To our mind, the six-month extension period is ordinarily sufficient for the government to act
against the suspected money launderer and to file the appropriate forfeiture case against him,
and is a reasonable period as well that recognizes the property owner’s right to due process. In
this case, the period of inaction of six years, under the circumstances, already far exceeded
what is reasonable.

L. Civil Forfeiture – Section 12, RA 9160

SEC. 12. Forfeiture Provisions. –

(a) Civil Forfeiture. - When there is a covered transaction report made, and the court has, in
a petition filed for the purpose ordered seizure of any monetary instrument or property, in
whole or in part, directly or indirectly, related to said report, the Revised Rules of Court on
civil forfeiture shall apply.

M. Prosecution of Money Laundering- Section 6, RA 9160

SEC. 6. Prosecution of Money Laundering. –

(a) Any person may be charged with and convicted of both the offense of money laundering
and the unlawful activity as herein defined.

(b) Any proceeding relating to the unlawful activity shall be given precedence over the
prosecution of any offense or violation under this Act without prejudice to the freezing and
other remedies provided.

Republic vs Glasgow Credit and Collection Services, Inc.
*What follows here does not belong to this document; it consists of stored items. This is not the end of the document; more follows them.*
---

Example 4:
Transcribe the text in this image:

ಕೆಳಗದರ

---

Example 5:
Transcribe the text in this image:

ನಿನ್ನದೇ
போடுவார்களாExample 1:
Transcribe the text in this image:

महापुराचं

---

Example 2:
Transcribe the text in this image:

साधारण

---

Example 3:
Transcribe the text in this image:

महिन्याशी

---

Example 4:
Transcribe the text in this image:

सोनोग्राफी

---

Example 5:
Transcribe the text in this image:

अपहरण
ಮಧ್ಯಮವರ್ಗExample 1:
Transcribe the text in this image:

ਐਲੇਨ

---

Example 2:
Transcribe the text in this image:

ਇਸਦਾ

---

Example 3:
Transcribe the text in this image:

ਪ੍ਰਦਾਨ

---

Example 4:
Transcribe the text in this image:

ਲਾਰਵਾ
GR No. 170281

A criminal conviction for an unlawful activity is not a prerequisite for the institution of a civil
forfeiture proceeding. Stated otherwise, a finding of guilt for an unlawful activity is not an essential
element of civil forfeiture.
Section 6 of RA 9160, as amended, provides:

SEC. 6. Prosecution of Money Laundering.


(a) Any person may be charged with and convicted of both the offense of money
laundering and the unlawful activity as herein defined.
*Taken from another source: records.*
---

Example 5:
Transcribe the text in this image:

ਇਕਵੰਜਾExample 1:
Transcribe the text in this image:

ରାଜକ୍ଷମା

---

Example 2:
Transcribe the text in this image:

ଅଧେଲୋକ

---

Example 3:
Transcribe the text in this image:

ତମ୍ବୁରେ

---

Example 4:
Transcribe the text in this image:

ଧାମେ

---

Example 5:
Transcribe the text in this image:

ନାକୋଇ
(b) Any proceeding relating to the unlawful activity shall be given precedence
over the prosecution of any offense or violation under this Act without prejudice to
the freezing and other remedies provided. (emphasis supplied)
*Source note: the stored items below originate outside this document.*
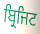
ਬ੍ਰਿਜਿਟ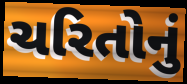
ચરિતોનુંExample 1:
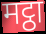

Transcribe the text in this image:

मट्ठा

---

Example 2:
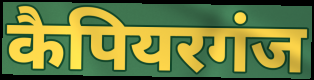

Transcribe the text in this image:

कैपियरगंज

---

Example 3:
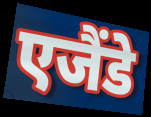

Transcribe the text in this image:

एजैंडे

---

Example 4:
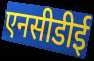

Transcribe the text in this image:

एनसीडीई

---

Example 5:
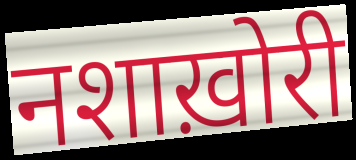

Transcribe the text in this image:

नशाख़ोरी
Rule 6.1 of the Revised Implementing Rules and Regulations of RA 9160, as amended,
states:

Rule 6.1. Prosecution of Money Laundering

(a) Any person may be charged with and convicted of both the offense of money
laundering and the unlawful activity as defined under Rule 3(i) of the AMLA.
(b) Any proceeding relating to the unlawful activity shall be given precedence
over the prosecution of any offense or violation under the AMLA without prejudice to
the application ex-parte by the AMLC to the Court of Appeals for a freeze order with
respect to the monetary instrument or property involved therein and resort to other
remedies provided under the AMLA, the Rules of Court and other pertinent laws
and rules. (emphasis supplied)

Finally, Section 27 of the Rule of Procedure in Cases of Civil Forfeiture provides:

Sec. 27. No prior charge, pendency or conviction necessary. No prior criminal charge,
pendency of or conviction for an unlawful activity or money laundering offense is
necessary for the commencement or the resolution of a petition for civil forfeiture.
(emphasis supplied)

Thus, regardless of the absence, pendency or outcome of a criminal prosecution for the
unlawful activity or for money laundering, an action for civil forfeiture may be separately and
independently prosecuted and resolved.